Native American tribes to build a bison processing plant
By Lacey Newlin, High Plains/Midwest Ag Journal
July 8, 2019
The American Indians have considered the bison a sacred animal for centuries and the bison has continued to support the tribes in the modern era, even with modest numbers. The Cheyenne and Arapaho tribes in Oklahoma are now working to better market the animal most commonly associated with them and open a bison processing facility near El Reno, Oklahoma.
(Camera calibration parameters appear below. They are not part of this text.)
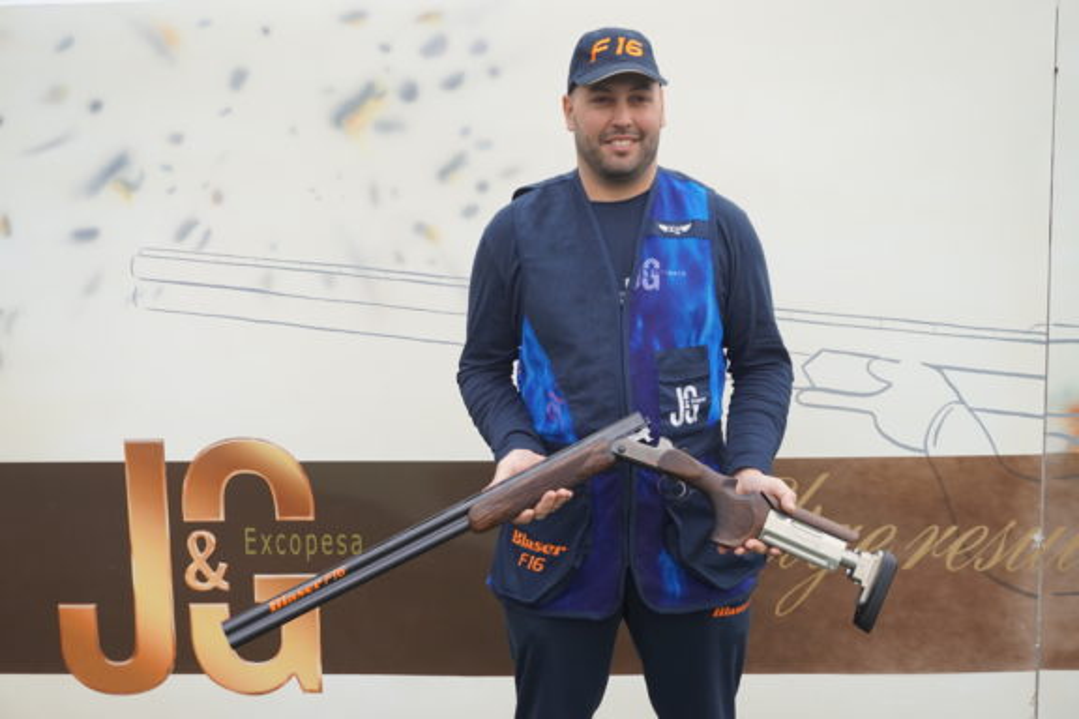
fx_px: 1169
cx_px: 540
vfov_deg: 34.2
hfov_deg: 49.6
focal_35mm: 39
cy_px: 360
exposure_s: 1/160
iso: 125
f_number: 4.5
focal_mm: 26
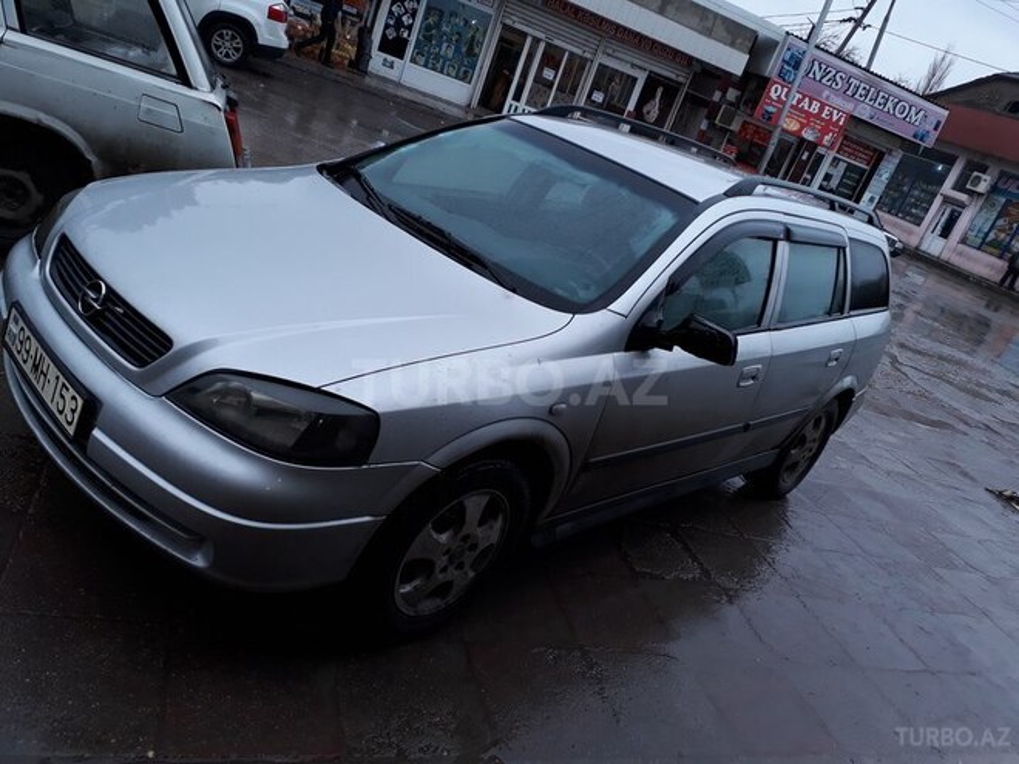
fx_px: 795
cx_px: 510
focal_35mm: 27
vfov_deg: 51.4
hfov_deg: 65.3
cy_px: 382
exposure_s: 1/183
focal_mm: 3.6
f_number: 1.9
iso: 40
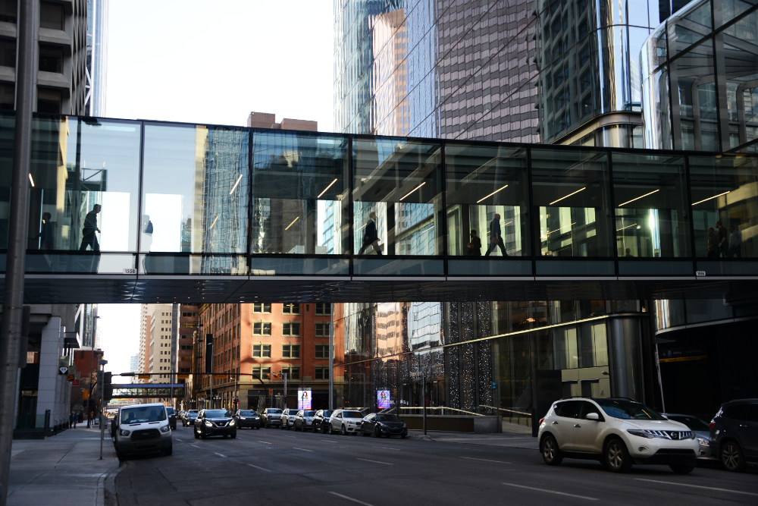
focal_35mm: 40
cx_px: 379
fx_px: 842
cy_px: 253
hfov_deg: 48.5
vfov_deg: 33.4
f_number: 4
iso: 250
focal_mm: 40
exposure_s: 1/320
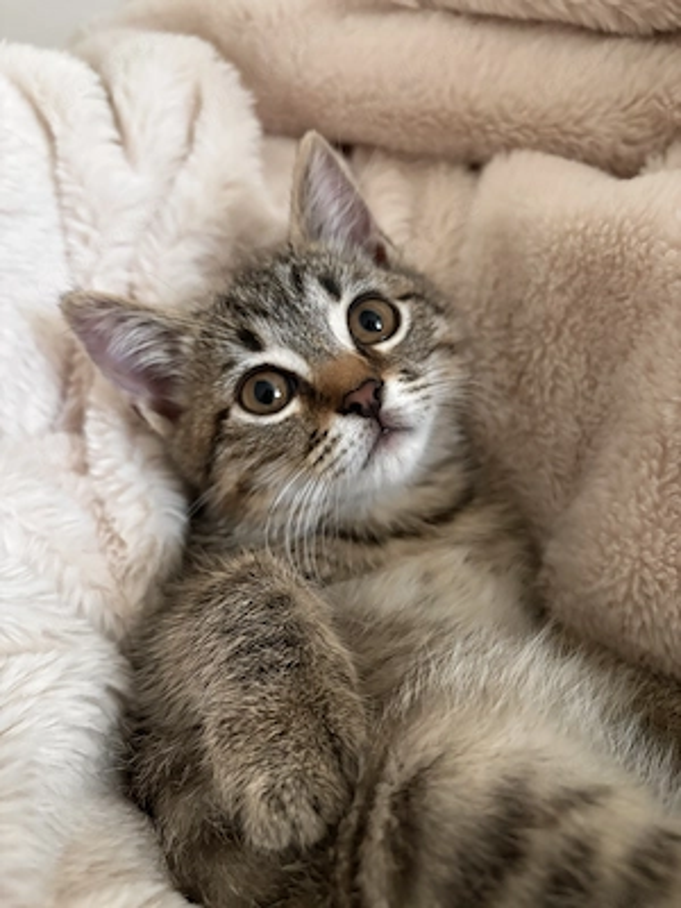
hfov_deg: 53.1
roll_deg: +2.2
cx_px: 340
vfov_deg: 67.3
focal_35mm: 26
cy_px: 454
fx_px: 682
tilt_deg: -19.8
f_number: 1.6
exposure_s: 1/58
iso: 500
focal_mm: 5.96
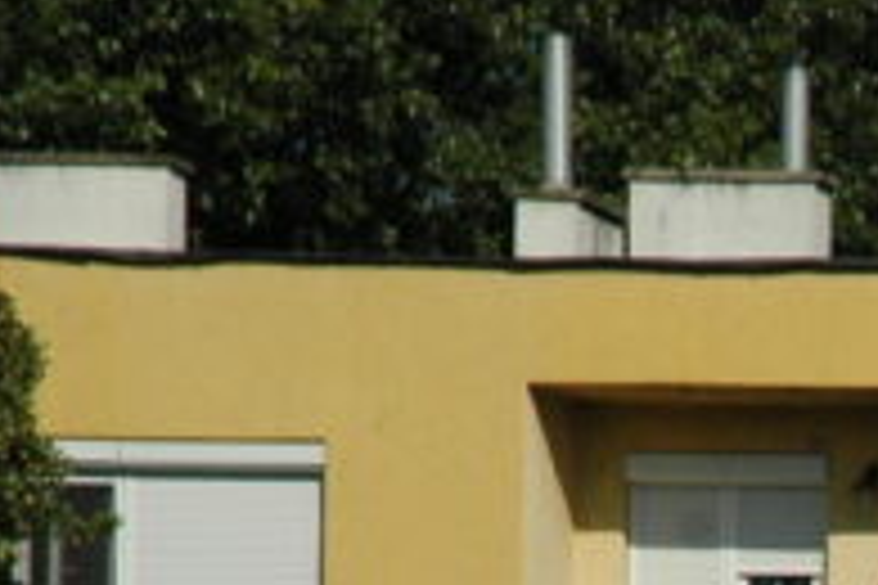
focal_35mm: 651
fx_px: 15876
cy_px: 1096
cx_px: 1463
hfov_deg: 3.2
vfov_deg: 2.1
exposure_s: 1/2500
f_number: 8
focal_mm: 110
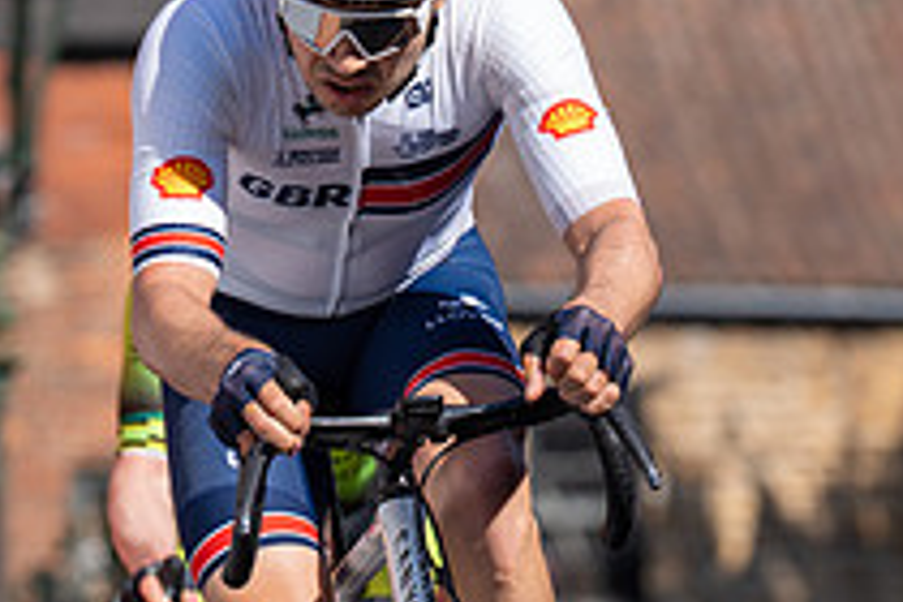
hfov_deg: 5.3
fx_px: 9757
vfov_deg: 3.5
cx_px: 142
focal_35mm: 389
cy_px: 166
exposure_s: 1/1000
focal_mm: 141
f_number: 3.5
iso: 100
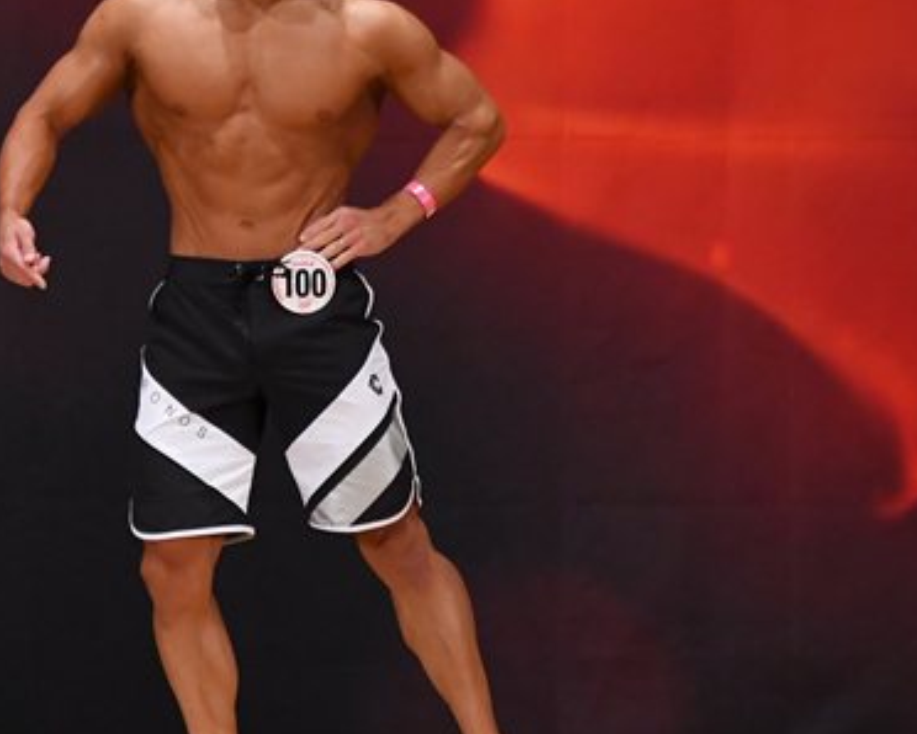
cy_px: 291
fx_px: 15125
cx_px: 349
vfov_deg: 2.8
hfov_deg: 3.5
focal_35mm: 557
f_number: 5.6
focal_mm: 190
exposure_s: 1/400
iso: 3200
“We have a bison herd and we’ve been raising them to sustain ourselves,” said Nathan Hart, business director for the Cheyenne and Arapaho tribes. “We’ve looked into the commercial markets and expanding with a private label bison product. In the bison industry, you really have a limited number of animals around the country. A lot of people are making efforts to expand their herds.”
As far as agricultural interests, Hart says the Cheyenne and Arapaho tribes have a small cattle herd of about 150 head and their bison herd consists of about 450 head. All together their agricultural program manages 9,800 acres of land, and much of it is soon to undergo a transformation.
“We did have some row crops, but we are in the process of converting everything back to focus primarily on bison in the next three to five years,” Hart said. “A lot of what we’re doing is going back and taking old cropland with wheat-soybean rotations and putting that back into native grasses.”
Hart says the reason the tribe has chosen to change their agricultural program is they believe bison to be a much more economically sound investment for the tribe’s future.
“The demand and prices always fluctuate but right now bison is worth double the price of beef on a per-pound basis,” Hart said.